Chef hopes to bring a little clarity to the future of its open-source and commercial software work Tuesday by taking a cue from the most successful open-source business model yet developed.
Later this year Seattle-based Chef will release a brand-new commercial product called the Chef Enterprise Automation Stack, which will be an enterprise-friendly distribution of Chef’s open-source work. Current projects and products — including Chef (now Chef Infra), Automate, Habitat, Workstation, and InSpec — will be released or relicensed as open-source projects under the Apache 2.0 license.
That means all of the code for the Enterprise Automation Stack will be developed within the open-source community, while Chef will package and deliver that code in a way that companies without world-class infrastructure talent can use. This is similar to how Red Hat, one of the earliest open-source companies in the tech industry, built itself into a $34 billion life raft for IBM by providing enterprise-oriented versions of Linux and Docker to companies that couldn’t or wouldn’t take on the task of integrating open-source projects into their businesses.
“We’ve been giving some thought to what business models we want for the next big chapter of the company,” said Barry Crist, CEO of Chef. There have been some twists and turns on this path for Chef, which struggled for a few years as it dealt with the rise of cloud computing and containers before retooling its products and posting what Crist has said was one of the best quarters in Chef’s history at the end of 2018.
Before this change Chef — like a lot of other open-source companies of its era — sold commercial products based on proprietary code that added features to the open-source projects at the core of its product strategy. Current and potential customers often found it confusing, however, to figure out which product features came for free and which required a commercial license, said Corey Scobie, senior vice president of product and engineering at Chef.
“Despite the fact that our projects were all open source, that answer was different for every aspect of our portfolio. We wanted to substantially simplify that line,” Scobie said.

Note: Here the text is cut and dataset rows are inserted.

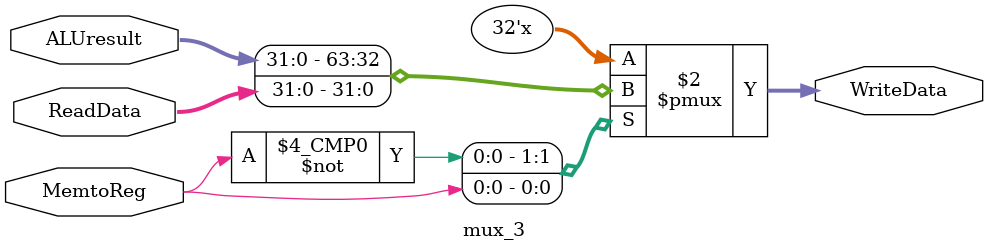
<source format=v>

`timescale 1ns / 1ps

module mux_3(input [31:0] ReadData,
             input [31:0] ALUresult,
             input MemtoReg,
             output reg [31:0] WriteData

    );
    
    always @ (MemtoReg) begin
        case(MemtoReg)
            
            0: WriteData <= ALUresult;
            1: WriteData <= ReadData;
            
        endcase
    end
        
endmodule

</source>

Current commercial customers of Chef won’t have to do anything right away, but Chef will stop supporting those current products 12 months after Tuesday’s announcement. In the interim, those customers can of course sign up for two different bundles of Chef’s projects under the Enterprise Automation Stack that will be “cost neutral” to existing customers, or license distributions of individual open-source projects such as the flagship Chef Infra project, Scobie said.
Customers that are using Chef on Amazon Web Services won’t see any change to the Opsworks product available through the cloud leader, and partnerships with Microsoft Azure and Google Cloud Platform are also unchanged.
Users who have built infrastructure around the existing open-source versions of Chef’s products will have to either acquire a commercial distribution of the software or work together in the open-source community to create a public distribution, which would technically be a fork of those projects. That’s unlike what Red Hat has done with Linux, sponsoring the Fedora distribution to ensure free access to the software.
However, there are a lot of large companies and independent developers that contribute to Chef’s open-source projects and might be willing to take on that challenge. And should that come to pass, “Chef wholeheartedly supports that approach, and will enthusiastically support and contribute to it if and when it does,” according to a company representative.
It has been an interesting year for enterprise tech companies built around open-source projects. As cloud computing has changed how end users build technology infrastructure to suit their needs, some open-source companies have come to believe the cloud companies are blocking their access to potential customers by releasing versions of open-source projects as cloud services, and changed their licensing terms to make that harder to do.
This has kicked off much debate about what it truly means to be open source and whether or not open-source development is destined for a future controlled by the whims of major cloud companies, since it could be much harder for independent companies to match their efforts. Open-source software has always been community driven, but more and more people are wondering if that is starting to look like a gated community.
Chef co-founder Adam Jacob, who stepped down from the company earlier this year but remains on the board, has been a vocal opponent of the restrictive licensing approach chosen by Redis Labs, MongoDB, and Confluent. Companies that encourage the free use of open-source projects to market commercial venture-backed releases of important enterprise-grade features were trying to create a “funnel strategy” for their salespeople, he told me last November.
“I think this is a good validation of where the actual value in our company comes from,” Jacob said in an interview last week. “There’s significant value in the production of the product itself, but there’s more to the product than just the software.”
Individuals using Chef’s projects or companies that want to evaluate it inside their operations will still be able to get a free limited-use license to the commercial distribution. However, if you want to use “the software to deploy or test systems or software in any environment that is used to get things to your production environments for commercial gain,” you’ll now need a commercial license, the company said.
Chef has raised $105 million from venture capital companies such as Ignition, DFJ, and Battery Ventures, with the last round of $40 million coming in 2015. The company generated cash during the second half of 2018, Crist said in an interview with GeekWire last year.